Mechanisms of Taste and Smell

Scientists in the nineteenth century believed that human tongues have receptors for four basic tastes: sweet, sour, salty, and bitter. More current research, however, shows that the taste receptors on the tongue are more complicated than was previously thought. Still, it does seem to be the case that specific kinds of taste buds are clustered in certain areas. Taste buds, so named because they look like plant buds when viewed under a microscope, cover the tongue and, to a lesser extent, can be found on the cheek, throat, and roof of the mouth. As we shall see, however, some people have a greater concentration of taste buds than do others. In the mouth, saliva breaks down the chemical components of substances, which travel through the pores in the papillae (small protuberances on the surface of the tongue) to reach the taste buds themselves.

When specific proteins in food bind to receptors on the taste buds, these receptors send messages to the cerebral cortex, a surface layer on the brain that coordinates sensory information. And though taste buds in certain regions of the tongue have an affinity for particular flavors, as we discuss later, the intricacies of the neural and chemical networks tend to suggest that nothing is clear-cut about this highly complex biological process.

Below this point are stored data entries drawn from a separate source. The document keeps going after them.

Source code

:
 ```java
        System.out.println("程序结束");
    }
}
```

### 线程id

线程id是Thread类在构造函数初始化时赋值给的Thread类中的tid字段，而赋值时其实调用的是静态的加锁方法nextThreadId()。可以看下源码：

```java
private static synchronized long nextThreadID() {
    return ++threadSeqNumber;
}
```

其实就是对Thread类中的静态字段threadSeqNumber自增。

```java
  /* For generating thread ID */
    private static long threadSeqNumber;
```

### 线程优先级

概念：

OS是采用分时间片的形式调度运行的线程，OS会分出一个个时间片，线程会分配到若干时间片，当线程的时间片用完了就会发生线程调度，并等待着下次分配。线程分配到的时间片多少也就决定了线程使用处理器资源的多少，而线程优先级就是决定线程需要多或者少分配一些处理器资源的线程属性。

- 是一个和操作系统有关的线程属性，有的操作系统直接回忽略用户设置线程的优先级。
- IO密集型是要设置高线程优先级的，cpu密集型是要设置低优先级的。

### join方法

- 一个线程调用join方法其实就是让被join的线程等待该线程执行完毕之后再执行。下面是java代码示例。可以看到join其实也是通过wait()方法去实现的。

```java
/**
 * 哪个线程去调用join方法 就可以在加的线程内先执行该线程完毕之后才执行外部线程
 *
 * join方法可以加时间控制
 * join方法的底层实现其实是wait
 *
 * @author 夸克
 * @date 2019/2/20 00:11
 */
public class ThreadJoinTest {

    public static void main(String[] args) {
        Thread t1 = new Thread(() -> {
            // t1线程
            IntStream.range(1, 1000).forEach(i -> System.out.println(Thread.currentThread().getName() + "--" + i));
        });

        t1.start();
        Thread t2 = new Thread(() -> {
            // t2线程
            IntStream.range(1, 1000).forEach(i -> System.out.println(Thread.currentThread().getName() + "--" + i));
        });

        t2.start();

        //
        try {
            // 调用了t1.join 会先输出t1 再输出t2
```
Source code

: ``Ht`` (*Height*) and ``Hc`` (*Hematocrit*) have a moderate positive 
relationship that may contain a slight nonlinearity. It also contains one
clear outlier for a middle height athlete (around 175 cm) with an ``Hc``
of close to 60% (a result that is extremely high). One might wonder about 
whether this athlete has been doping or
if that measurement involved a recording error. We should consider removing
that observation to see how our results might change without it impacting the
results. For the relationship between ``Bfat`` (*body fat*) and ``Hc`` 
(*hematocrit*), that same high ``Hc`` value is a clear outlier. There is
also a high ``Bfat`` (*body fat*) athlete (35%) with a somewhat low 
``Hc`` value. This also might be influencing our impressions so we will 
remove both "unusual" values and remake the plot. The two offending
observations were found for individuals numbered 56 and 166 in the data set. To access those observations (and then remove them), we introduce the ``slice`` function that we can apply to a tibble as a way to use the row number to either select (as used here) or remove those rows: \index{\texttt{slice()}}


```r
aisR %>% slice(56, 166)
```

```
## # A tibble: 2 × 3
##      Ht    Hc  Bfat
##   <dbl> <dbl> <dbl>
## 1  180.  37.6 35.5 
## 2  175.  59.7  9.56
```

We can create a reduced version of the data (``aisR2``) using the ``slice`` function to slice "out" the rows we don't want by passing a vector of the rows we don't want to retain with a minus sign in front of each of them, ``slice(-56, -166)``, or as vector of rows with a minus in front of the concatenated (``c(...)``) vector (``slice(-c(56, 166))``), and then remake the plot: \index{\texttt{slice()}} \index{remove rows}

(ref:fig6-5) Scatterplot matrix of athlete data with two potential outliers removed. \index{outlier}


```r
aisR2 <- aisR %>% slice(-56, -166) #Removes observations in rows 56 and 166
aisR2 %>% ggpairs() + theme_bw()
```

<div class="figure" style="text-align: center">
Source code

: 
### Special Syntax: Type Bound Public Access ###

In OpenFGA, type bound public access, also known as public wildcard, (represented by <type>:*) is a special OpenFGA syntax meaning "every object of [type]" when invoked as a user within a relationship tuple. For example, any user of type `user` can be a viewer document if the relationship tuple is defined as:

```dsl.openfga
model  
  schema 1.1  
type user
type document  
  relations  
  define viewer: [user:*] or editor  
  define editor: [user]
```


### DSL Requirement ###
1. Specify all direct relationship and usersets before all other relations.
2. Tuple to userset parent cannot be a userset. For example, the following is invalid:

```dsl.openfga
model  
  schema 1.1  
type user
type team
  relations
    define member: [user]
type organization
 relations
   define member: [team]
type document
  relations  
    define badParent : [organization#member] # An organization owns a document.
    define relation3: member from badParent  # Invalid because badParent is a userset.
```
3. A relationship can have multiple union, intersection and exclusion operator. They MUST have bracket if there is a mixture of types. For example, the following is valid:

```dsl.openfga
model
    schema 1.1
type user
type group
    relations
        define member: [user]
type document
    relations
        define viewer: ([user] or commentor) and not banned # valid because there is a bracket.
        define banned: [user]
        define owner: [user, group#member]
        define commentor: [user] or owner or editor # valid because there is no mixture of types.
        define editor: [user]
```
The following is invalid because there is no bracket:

OLFACTION: A DIRECT SENSE.

Before modern times, several of the leading theories of vision maintained that the eye actually interacts with the objects it sees. Now we know that our eyes simply receive light reflected off those objects. By contrast, smelling is a direct experience, because we inhale microscopic portions of substances that have evaporated and make their way into the nasal cavity, where they chemically interact with sense receptors. Cells in the nose detect odors through receptor proteins on the cell surface, which bind to odor-carrying molecules. A specific odorant docks with an olfactory receptor protein in much the same way that a key fits into a lock. This, in turn, excites the nerve cell, causing it to send a signal to the brain.

Although there are many tens of thousands of odor-carrying molecule types in the world, meaning that there are as many different smells, there are only hundreds (or at most about 1,000) different types of olfactory receptors in even the most sensitive animal species. This finding has led scientists to speculate that not every receptor recognizes a unique odorant molecule; rather, similar odorants can bind to the same receptor. Another way to put this, in light of the lock and key analogy, is that a few loose-fitting odorant "keys" of roughly similar structure can enter the same receptor "lock."

Just as we sense smells directly, the olfactory sense is also direct in the way that signals are transmitted to the brain. Vision, by contrast, puts into play several steps: a receptor cell detects light and passes the signal to a nerve cell, which passes it on to another nerve cell in the central nervous system, which then relays it to the visual center of the brain. In olfaction, on the other hand, the olfactory nerve cells perform all these functions.

In most animals these cells take scent messages directly to the nerve cells of the olfactory bulb in the brain. With insects and other invertebrates whose brains are relatively simple, functioning primarily as clearinghouses for sensations, the olfactory nerves send signals to the olfactory ganglia, a mass of nerve tissue that connects nerve cells external to the brain and spinal cord. In higher animals, such as humans, olfactory signals go to the olfactory cortex, a structure in the brain where higher functions, such as memory and emotion, are coordinated with the sense of smell. Hence, as many people have observed, the sense of smell is linked strongly with long-term memory in a way that such senses as sight and touch are not.